» **Okuma Parçası**:
İşverenin bir diğer sorumluluğu ise işyerine ilişkin risk değerlendirmesi yapması veya yaptırtmasıdır. Risk değerlendirmesi bir işyerinde oluşabilecek muhtemel iş kazalarının veya ortaya çıkabilecek meslek hastalıklarının önceden belirlenebilmesi için uygulanan işlemler olarak tanımlanabilir. İşverenin, işyerindeki kazaları önlemek adına düzenli olarak risk değerlendirmesi yaptırması gerekir. Ayrıca işveren işçileri arasında görev dağılımı yaparken işçilerinin sağlık ve güvenlik yönünden o iş için uygun olup olmadığına dikkat ederek dağılımı yapmakla görevlidir. Yani işverenden bünyesinde bulunan işçilerin fiziksel veya mental yeteneklerine uygun bir görev yetkilendirmesi yapması beklenmektedir. Ayrıca aynı maddede çalışanların iş sağlığı ve güvenliği alanındaki sorumluluklarının, işverenin sorumluluğunu etkilemeyeceği belirtilmiştir. Buradan anlaşılmaktadır ki işçinin bu alandaki yükümlülüğünü yerine getirmemesi durumunda da işverenin sorumluluğu devam etmektedir.

Aynı kanunun çalışanların yükümlülükleri başlıklı on dokuzuncu maddesinde ise çalışanın sorumluluğu düzenlenmiştir. Bu düzenlemedeki ilk fıkrada çalışanlar, iş sağlığı ve güvenliği konusunda aldıkları eğitim ve işverenin bu konudaki talimatları uyarınca, kendilerini ve yaptıkları işten etkilenen diğer çalışanların sağlık ve güvenliğini tehlikeye düşürmemekle yükümlü olduğu belirtilmiştir. Yani, işçi hem kendisi hem de yaptığı işten etkilenebilecek durumdaki diğer işçilerin başına bir şey gelmemesi için gerekli özeni göstererek çalışmalıdır. Çalışanlara yüklenen bir diğer yükümlülük ise işyerindeki makine, cihaz, araç, gereç, tehlikeli madde, taşıma ekipmanı ve diğer üretim araçlarını kurallara uyarak kullanmak, bunların güvenlik donanımlarını doğru olarak kullanmak, gereksiz yere çıkarmamak ve değiştirmemek şeklindedir. Yani çalışanlar işyerinde bulunan cihazları gereğine uygun bir şekilde kullanmalı, keyif amaçlı parçalarını çıkarmamalı veya değiştirmemelidirler. Bu yükümlülüğün yerine getirilmemesi sonucu bir iş kazası meydana gelir veya iş güvenliği tehlikeye girerse bu durumdan işçi sorumlu tutulacaktır.

» **Veri Kümesi**:
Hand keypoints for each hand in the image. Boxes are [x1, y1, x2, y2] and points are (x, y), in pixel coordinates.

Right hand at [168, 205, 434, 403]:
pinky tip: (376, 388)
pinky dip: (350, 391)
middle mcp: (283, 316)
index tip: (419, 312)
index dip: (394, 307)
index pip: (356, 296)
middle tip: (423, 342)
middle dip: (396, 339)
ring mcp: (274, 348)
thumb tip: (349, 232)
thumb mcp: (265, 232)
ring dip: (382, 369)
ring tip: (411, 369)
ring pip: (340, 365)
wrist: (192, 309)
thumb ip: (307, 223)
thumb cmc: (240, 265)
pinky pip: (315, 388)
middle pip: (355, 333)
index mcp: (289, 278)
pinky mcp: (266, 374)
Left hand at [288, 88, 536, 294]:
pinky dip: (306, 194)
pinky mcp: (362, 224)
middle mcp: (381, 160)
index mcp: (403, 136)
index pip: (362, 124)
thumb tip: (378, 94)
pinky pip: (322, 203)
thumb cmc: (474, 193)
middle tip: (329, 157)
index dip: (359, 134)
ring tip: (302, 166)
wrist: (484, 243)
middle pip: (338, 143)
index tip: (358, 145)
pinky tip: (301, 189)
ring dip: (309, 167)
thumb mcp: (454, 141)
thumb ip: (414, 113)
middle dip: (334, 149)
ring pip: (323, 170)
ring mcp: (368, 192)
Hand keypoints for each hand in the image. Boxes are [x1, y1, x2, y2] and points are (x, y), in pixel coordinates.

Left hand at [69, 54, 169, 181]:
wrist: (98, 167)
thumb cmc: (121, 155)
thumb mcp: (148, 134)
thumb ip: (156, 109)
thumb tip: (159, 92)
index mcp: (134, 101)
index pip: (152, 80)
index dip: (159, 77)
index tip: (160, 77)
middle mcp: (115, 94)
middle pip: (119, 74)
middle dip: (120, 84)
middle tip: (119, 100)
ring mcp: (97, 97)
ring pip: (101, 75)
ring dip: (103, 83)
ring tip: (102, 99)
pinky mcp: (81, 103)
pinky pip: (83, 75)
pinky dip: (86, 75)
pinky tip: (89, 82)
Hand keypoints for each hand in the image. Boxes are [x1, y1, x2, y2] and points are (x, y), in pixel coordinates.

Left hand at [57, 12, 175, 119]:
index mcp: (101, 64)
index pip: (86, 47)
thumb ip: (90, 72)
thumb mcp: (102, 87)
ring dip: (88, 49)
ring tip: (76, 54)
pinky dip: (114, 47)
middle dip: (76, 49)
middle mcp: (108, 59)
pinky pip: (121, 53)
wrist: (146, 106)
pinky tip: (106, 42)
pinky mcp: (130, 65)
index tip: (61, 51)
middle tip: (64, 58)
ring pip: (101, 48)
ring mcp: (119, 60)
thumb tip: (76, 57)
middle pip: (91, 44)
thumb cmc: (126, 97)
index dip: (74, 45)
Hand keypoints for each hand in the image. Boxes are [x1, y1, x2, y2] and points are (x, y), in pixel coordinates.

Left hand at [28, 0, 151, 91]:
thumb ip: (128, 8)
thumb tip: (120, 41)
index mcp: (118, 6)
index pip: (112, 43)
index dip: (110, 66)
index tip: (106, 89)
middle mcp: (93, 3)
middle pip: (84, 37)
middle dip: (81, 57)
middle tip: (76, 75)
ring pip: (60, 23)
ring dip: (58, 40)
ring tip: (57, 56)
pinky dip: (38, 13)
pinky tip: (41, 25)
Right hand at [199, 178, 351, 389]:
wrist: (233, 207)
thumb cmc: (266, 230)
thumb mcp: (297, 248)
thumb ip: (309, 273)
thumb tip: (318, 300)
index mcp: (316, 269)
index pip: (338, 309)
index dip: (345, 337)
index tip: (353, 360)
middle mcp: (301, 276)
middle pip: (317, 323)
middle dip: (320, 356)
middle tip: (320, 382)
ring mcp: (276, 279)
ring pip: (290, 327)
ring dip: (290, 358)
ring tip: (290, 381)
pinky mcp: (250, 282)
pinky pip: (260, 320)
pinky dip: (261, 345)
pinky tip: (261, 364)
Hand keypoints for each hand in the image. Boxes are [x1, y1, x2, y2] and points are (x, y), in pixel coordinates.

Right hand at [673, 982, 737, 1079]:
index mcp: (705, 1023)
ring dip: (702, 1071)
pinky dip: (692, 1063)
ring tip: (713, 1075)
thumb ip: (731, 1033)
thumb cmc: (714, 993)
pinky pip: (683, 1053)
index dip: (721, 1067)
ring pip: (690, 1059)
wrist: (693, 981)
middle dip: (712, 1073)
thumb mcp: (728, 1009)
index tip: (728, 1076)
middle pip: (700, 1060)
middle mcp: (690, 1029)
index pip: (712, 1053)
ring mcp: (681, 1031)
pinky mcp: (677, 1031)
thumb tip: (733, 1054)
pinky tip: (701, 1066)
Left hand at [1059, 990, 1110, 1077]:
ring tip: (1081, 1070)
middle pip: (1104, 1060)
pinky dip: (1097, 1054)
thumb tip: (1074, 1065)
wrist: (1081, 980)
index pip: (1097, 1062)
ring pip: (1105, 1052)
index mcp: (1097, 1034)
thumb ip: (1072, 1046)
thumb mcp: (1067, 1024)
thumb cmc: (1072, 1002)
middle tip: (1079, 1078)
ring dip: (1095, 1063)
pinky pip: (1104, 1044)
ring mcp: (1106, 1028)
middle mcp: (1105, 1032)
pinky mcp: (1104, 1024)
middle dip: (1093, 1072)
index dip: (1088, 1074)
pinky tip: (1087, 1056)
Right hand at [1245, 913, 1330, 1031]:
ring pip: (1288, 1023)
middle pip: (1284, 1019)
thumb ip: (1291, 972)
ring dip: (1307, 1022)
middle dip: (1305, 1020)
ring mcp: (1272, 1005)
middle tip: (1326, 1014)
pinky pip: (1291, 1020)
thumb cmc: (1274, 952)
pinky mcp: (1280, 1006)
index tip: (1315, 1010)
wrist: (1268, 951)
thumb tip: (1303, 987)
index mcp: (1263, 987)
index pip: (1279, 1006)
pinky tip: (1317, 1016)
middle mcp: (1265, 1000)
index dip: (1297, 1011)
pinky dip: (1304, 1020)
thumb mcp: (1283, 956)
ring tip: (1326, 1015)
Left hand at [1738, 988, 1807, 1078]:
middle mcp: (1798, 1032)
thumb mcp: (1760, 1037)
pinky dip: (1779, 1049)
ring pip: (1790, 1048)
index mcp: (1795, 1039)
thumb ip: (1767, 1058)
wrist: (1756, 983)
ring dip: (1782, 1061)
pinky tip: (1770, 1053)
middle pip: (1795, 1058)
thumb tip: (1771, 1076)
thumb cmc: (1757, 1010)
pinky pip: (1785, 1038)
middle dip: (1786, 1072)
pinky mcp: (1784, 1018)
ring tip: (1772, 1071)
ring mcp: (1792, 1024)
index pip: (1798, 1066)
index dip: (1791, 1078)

» **Alıştırma Seti**:
- a) Okuma parçasına göre çalışanların yükümlülükleri kanunun kaçıncı maddesinde düzenlenmiştir?
- b) Okuma parçası, çalışanların işyerinde kurallara uyarak kullanması gereken neleri sayıyor? Hepsini sıralayın.

» **Maddelere Göre Cevaplar**:
- a) On dokuzuncu maddesinde.

- b) Makine, cihaz, araç, gereç, tehlikeli madde, taşıma ekipmanı ve diğer üretim araçları.